The fundamental limitation of Whisper is that it can only transcribe a pre-recorded audio clip. Because a robot needs to continuously listen for commands, we tried some workarounds and found Silero VAD (voice activity detection) model to be satisfactory.
Transformer based language models have revolutionized NLP in the last few years [8], from language translation, sentiment analysis, knowledge extraction to complex text generation. Despite being relatively old (2018), the BERT language model remains a solid workhorse for many NLP tasks because it has a low inference cost. One uses BERT as a pre-trained text encoder which captures an abstract understanding of the language in its hidden state vectors. Then, according to the task, one trains a relatively small neural network on top of the BERT encodings, requiring a similarly small amount of task-specific data. In our case of intent and slot recognition, we can use one sentence classifier head for the intent, and another token-level classifier head for the slot identification. Then for each slot that must fit to a pre-defined list of values we can run the extracted tokens through a zero-shot classifier leveraging vector similarity.

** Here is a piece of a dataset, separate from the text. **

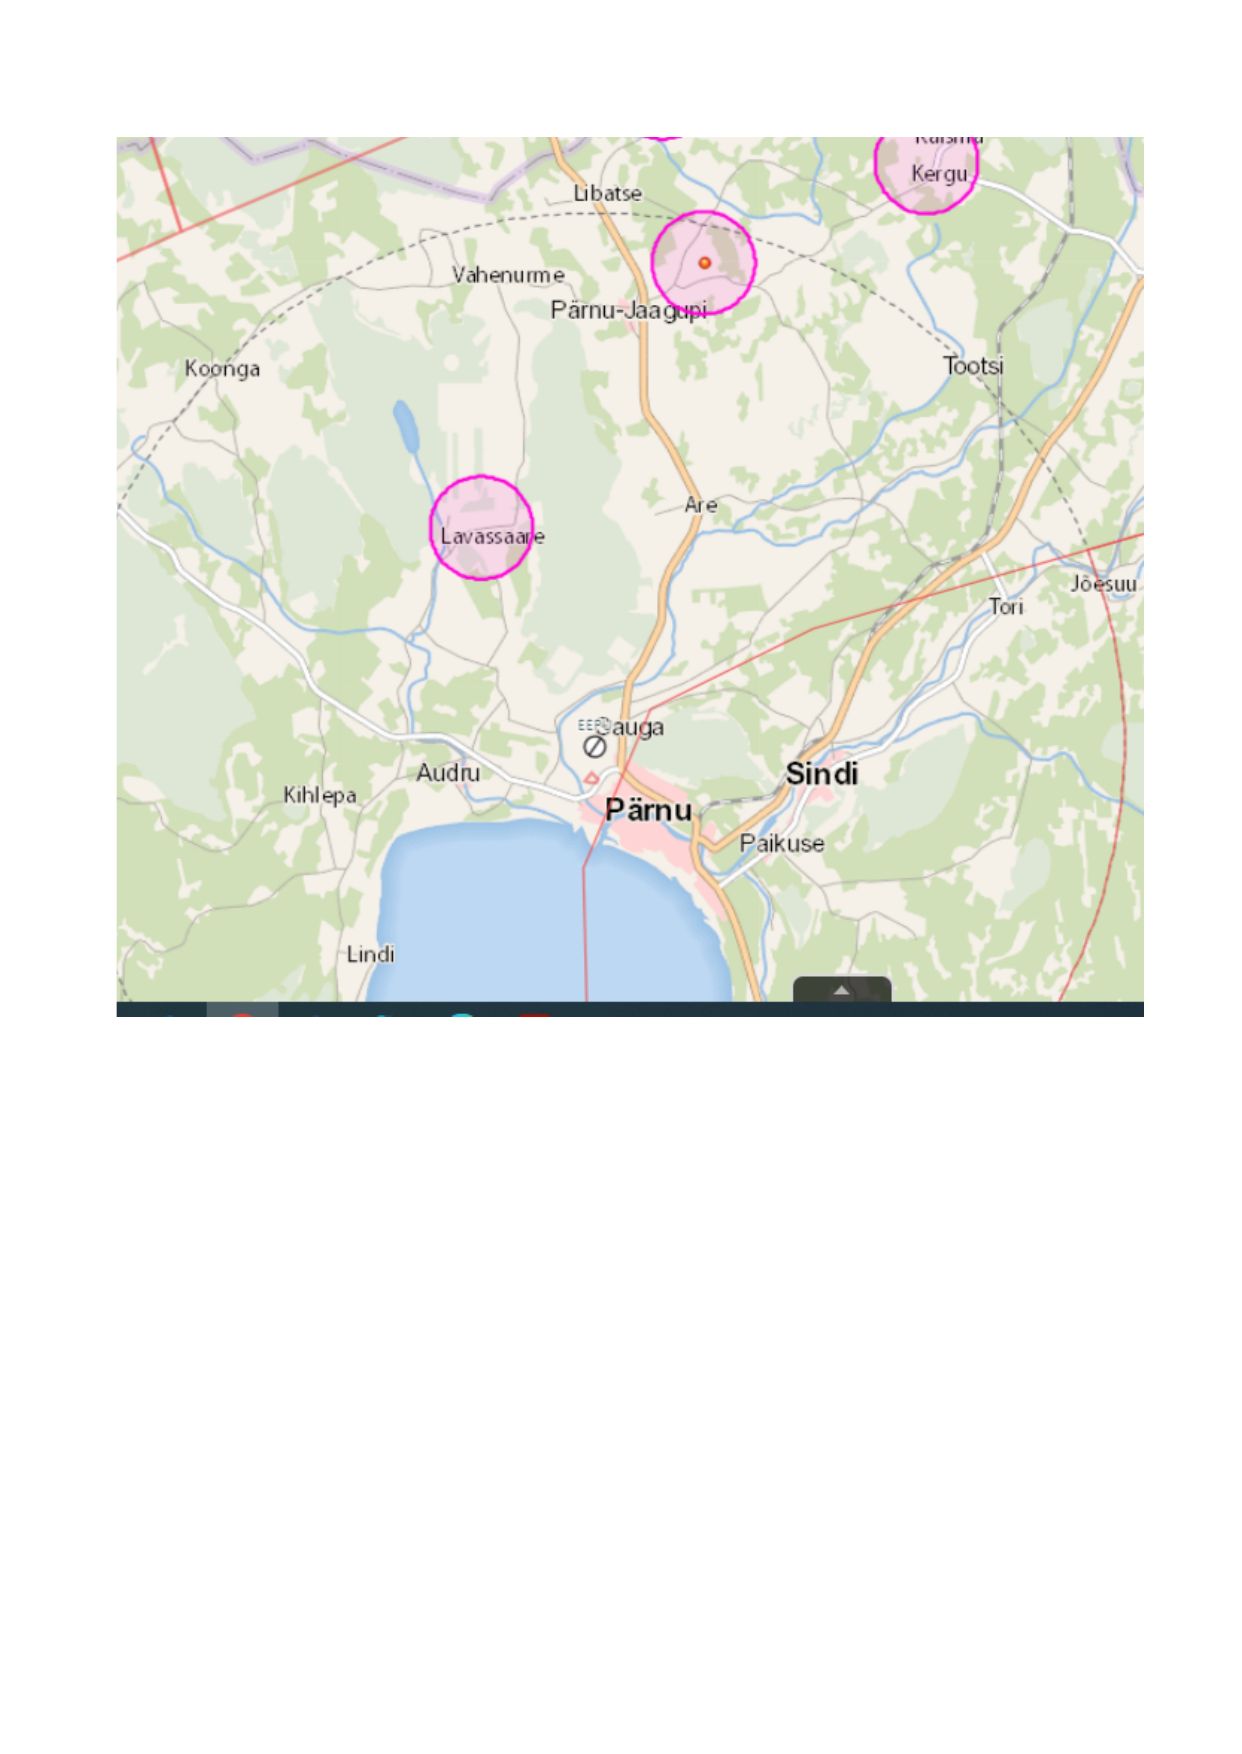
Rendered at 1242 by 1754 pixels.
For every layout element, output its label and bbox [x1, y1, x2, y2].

picture [116, 137, 1144, 1017]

After studying the state-of-the art (as of 2024) in TTS models, it resulted that cloud API's offer more than enough speech quality, low latency and very low price for this application (OpenAI, Google, AWS, etc.). Since most utterances can be generated as part of the training flow, there is not much reliance on the internet for regular operation. However, in some cases such as mentioning the run-time slot options, we need on-the-fly generation therefore we investigated some open-source models that can run locally, of which Mozilla TTS seems promising. If the latency of generating locally is higher than the cloud latency, then the cloud API will be used primarily, with an automatic fallback (when offline) to the local model.
To have a coherent system, a core module is needed to stitch together the AI functionalities of the individual modules. A rule-based implementation is developed, covering the following fixed scenarios with appropriate templates applicable to any command that is later added: Too much audio noise: When the recognized speech is unintelligible, ask the operator to repeat or simply ignore and keep listening; Unclear intent: When the speech is recognized but cannot be classified as one of the existing intents, ask the operator to revise and repeat (optionally informing them about the list of intents); Missing slot: When the intent is clear but one of the mandatory slots for this intent is missing, ask the operator to say the respective slot, or repeat the entire utterance if there is more than one missing slot (to be able to separate which slot is which); Unclear slot option: When everything is clear except an invalid slot option (ex. A, B, C are the options, but they provide D), ask the operator to revise and say the slot (optionally informing them about the list of values).
The dialog manager uses a local database and memory variables to keep track of the conversation. It also logs all successes and failures (tied to the user input and context) so that the system can be analyzed, improved and updated.
In this paper, we have presented a novel Natural Language Understanding (NLU) pipeline designed for human-robot interaction in industrial settings.
Future work will focus on further enhancing the system's capabilities, including improving the accuracy and latency of the ASR and TTS components, expanding the range of supported commands, and integrating more advanced dialogue management features. Additionally, we aim to conduct extensive field testing in various industrial settings to refine the system and ensure its reliability and effectiveness in real-world applications.
This work was supported by the European Union's Horizon Europe research and innovation programme under grant agreement No 101058589 (AI-PRISM).